RUSSIA: A SPIRITUAL PERSPECTIVE

NONE OF US , wherever we live, should allow ourselves to argue that evil can overpower goodness, or that good is impotent in the face of malevolence. I've found the temptation to succumb to a mindset that typecasts people according to certain primordial qualities is a mental straitjacket that needs challenging and rejecting. This happens in thought.

For example, I lived and reported from Moscow in the twilight years of the Soviet Union, and recall how easy it was to slip into cynicism about Russia. The apparent retrogression toward political totalitarianism and corruption is tragically documented in Anna Politkovskaya's Putin's Russia, republished last year, shortly after she was murdered. Indeed, it's widely held she was gunned down because she courageously reported the deeply corrosive corruption of Russia's oligarchs, their mafias, and a growing sense of political hopelessness that reminds people inside Russia and elsewhere of the sinister aspects of Stalinism.

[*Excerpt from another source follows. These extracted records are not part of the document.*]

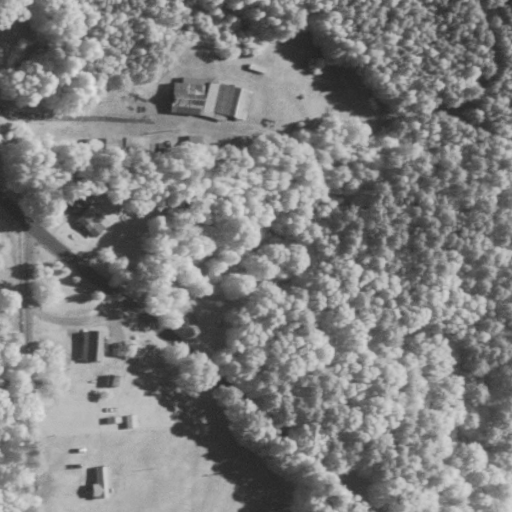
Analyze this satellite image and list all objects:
building: (210, 100)
road: (1, 230)
road: (365, 257)
building: (189, 302)
building: (92, 348)
road: (187, 352)
building: (100, 484)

To counter such trends, it's helpful to turn to the Bible, which contains many examples of evil foiled. Esau's hostile intents toward his brother, Jacob, were neutralized by prayer in their last encounter. Saul repeatedly tried to kill David and failed every time when David asked God what to do. Once, Pharisaical hatred of Jesus drove his enemies to attempt to push him over a cliff at Nazareth, but their efforts were thwarted because Jesus recognized the impotence of evil and the mighty reality of God, who is wholly good (see Luke 4:14–32). In every instance, whether Biblical or contemporary, the real solution is spiritual, not material.